Feature Money Market Savings
FDIC or NCUA insured Yes Yes
Earns interest Yes Yes
ATM access Yes Varies
Check-writing privileges Yes No
Requires a high minimum deposit Varies No

How to open a money market account or savings account

Before opening either a money market or savings account, it's a good idea to shop around and choose the one that best suits your needs. Think about what's most important to you: online or mobile access, check-writing privileges, or even a financial institution that offers a wide range of accounts.

Check out our picks of the best money market accounts if you think an MMA is the right choice for you. And you'll find plenty of options on our best savings accounts page if you think that would be a better fit.

Once you've decided on the best account for you, opening a new account can be as simple as filling out an online application form. You'll be required to provide personal details to get started. That might include your full name, mailing address, email address, phone number, and Social Security number.

The financial institution will also ask you to provide information on how you'll make your initial deposit amount. Depending on the bank, you can either conduct a bank transfer, wire the funds, or mail a check. Once complete, your bank will mail you a debit card and checks if you opened a money market account that offers these features.

Whichever type of bank account you choose, the most important thing is to make regular contributions to it. Prioritize saving money, even if it's only a small amount each month. Not only can you earn interest on it, but you'll be able to use it if you ever face a financial emergency.

Still have questions?

Here are some of the other questions we've answered:


  • As of Sept. 14, 2023, money market accounts at some of the top banks are offering APYs of over 5.2%. So, if you deposit $10,000 and leave it in the MMA, you can expect to earn $520 before fees for simply not spending your money.

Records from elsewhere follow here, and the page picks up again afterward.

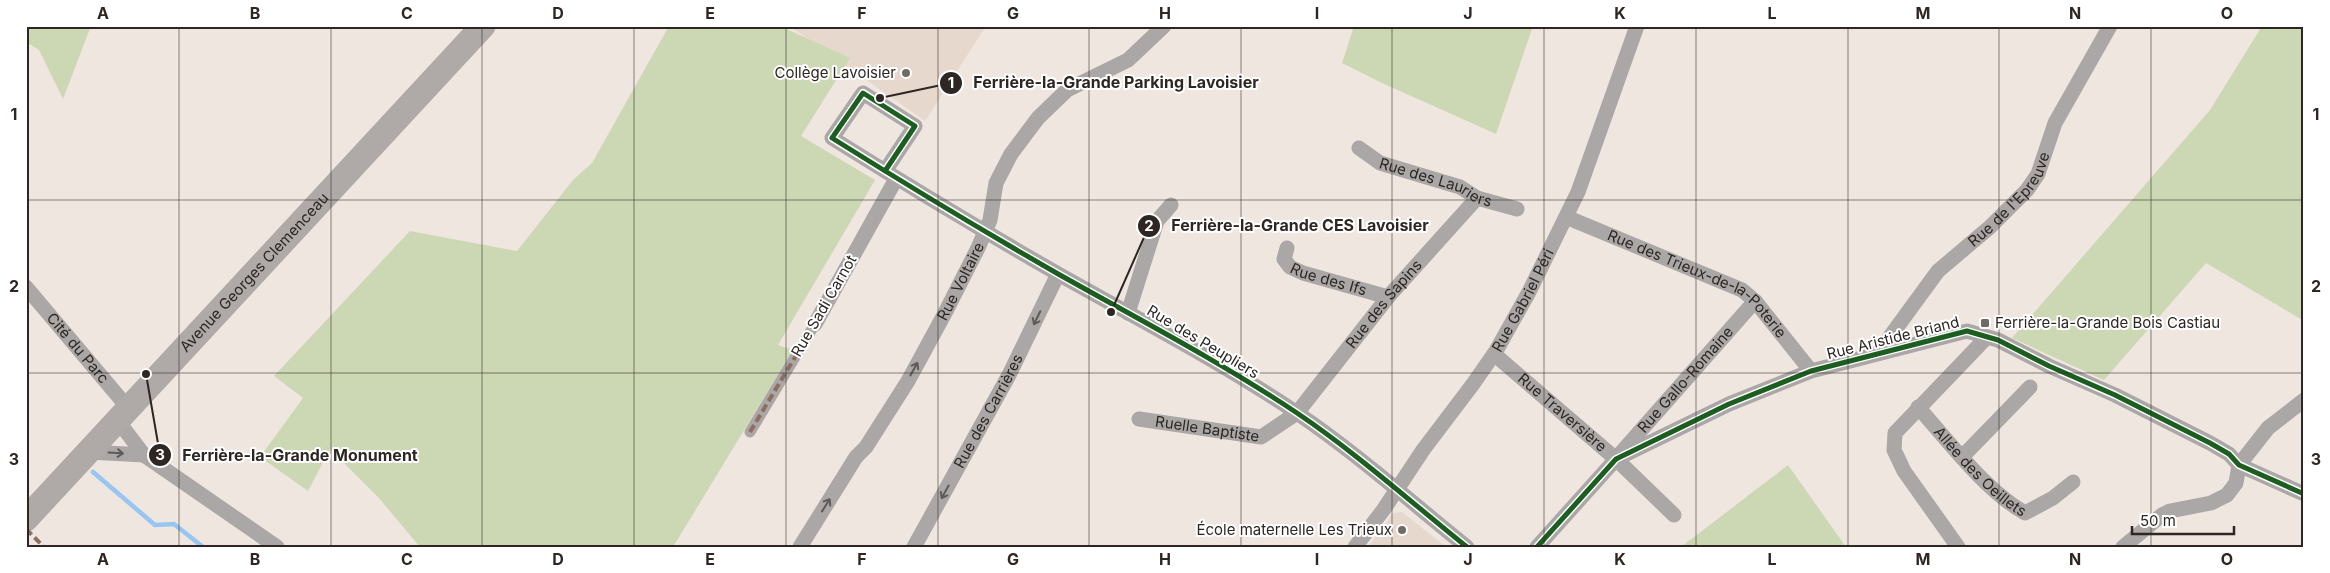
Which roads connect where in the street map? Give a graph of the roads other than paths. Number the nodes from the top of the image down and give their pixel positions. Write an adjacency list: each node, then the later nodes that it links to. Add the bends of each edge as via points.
1 (483, 26): 28 (main road, Avenue Georges Clemenceau)
2 (1164, 26): 12 (street, Rue Voltaire, via 1128,60 1067,90 1038,118 1011,154 996,183)
3 (1637, 26): 11 (street, Rue Gabriel Péri, via 1578,192)
4 (2110, 26): 21 (street, Rue de l'Epreuve, via 2055,123 2038,174 2027,190 1938,271)
5 (915, 126): 7 (street, Rue Sadi Carnot); 7 (street, Rue des Peupliers, via 863,93 832,138)
6 (1359, 148): 8 (street, Rue des Lauriers, via 1380,163 1460,187)
7 (891, 175): 12 (street, Rue des Peupliers); 19 (street, Rue Sadi Carnot)
8 (1477, 198): 10 (street, Rue des Lauriers); 16 (street, Rue des Sapins)
9 (1171, 205): 18 (street, via 1157,221)
10 (1517, 209)
11 (1566, 217): 17 (street, Rue des Trieux-de-la-Poterie, via 1742,290); 22 (street, Rue Gabriel Péri, via 1530,292)
12 (985, 231): 14 (street, Rue des Peupliers); 42 (street, Rue Voltaire, one-way to 12, via 856,456 866,447 908,382)
13 (1287, 248): 16 (street, Rue des Ifs, via 1284,258 1290,267)
14 (1058, 274): 18 (street, Rue des Peupliers); 43 (street, Rue des Carrières, one-way to 43, via 1004,383)
15 (26, 287): 28 (street, Cité du Parc)
16 (1388, 297): 27 (street, Rue des Sapins)
17 (1755, 301): 23 (street, Rue des Trieux-de-la-Poterie); 34 (street, Rue Gallo-Romaine)
18 (1128, 313): 27 (street, Rue des Peupliers)
19 (814, 324): 30 (street, Rue Sadi Carnot)
20 (1987, 337): 21 (street, Rue Aristide Briand, via 1967,331); 26 (street); 35 (street, Rue Aristide Briand, via 2115,395 2210,443 2229,454)
21 (1878, 353): 23 (street, Rue Aristide Briand)
22 (1494, 354): 34 (street, Rue Traversière); 37 (street, Rue Gabriel Péri)
23 (1811, 371): 34 (street, Rue Aristide Briand, via 1729,404)
24 (2030, 387): 33 (street)
25 (2304, 400): 35 (street, via 2268,428)
26 (1918, 407): 33 (street, Allée des Oeillets); 47 (street, via 1895,433 1894,450 1904,471)
27 (1297, 413): 29 (street, Ruelle Baptiste, via 1261,437); 37 (street, Rue des Peupliers)
28 (124, 415): 31 (main road, Avenue Georges Clemenceau); 32 (street, Cité du Parc)
29 (1139, 419)
30 (750, 432)
31 (89, 452): 32 (street, one-way to 32); 40 (main road, Avenue Georges Clemenceau)
32 (144, 455): 41 (street)
33 (1962, 457): 36 (street, Allée des Oeillets, via 2012,506 2025,513 2053,498)
34 (1616, 459): 39 (street, Rue Traversière); 46 (street, Rue Aristide Briand)
35 (2239, 465): 38 (street, Rue Aristide Briand); 48 (street, via 2236,483 2227,495 2211,503 2162,514)
36 (2073, 482)
37 (1396, 491): 44 (street, Rue Gabriel Péri); 45 (street, Rue des Peupliers)
38 (2304, 494)
39 (1674, 515)
40 (26, 519)
41 (278, 547)
42 (800, 547)
43 (914, 547)
44 (1355, 547)
45 (1467, 547)
46 (1537, 547)
47 (1958, 547)
48 (2123, 547)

  • Savings accounts have yields that are kind of all over the place, but as of Sept. 14, 2023, you can expect to see rates of up to 4.5% to 5.0% at most institutions with these options. If you put $10,000 in these accounts, you'll see a return of $450 to $500 before account fees are considered.

  • Choosing a savings vehicle can be challenging, but it's important to carefully review the terms of the account, including under what conditions you'll earn interest, which can include minimum balances that must be maintained. Also be sure to check the fee schedule to make sure it's actually worth the effort for the amount you have to tuck away.

    If your bank gives you 5% on savings, but charges $10 a month for your account, your initial deposit of $100 will be eaten up faster than you might think if you're not actively working on growing it. You'll not even see a month where the interest will balance out the fee until your balance reaches $200, which can be very discouraging for a new saver.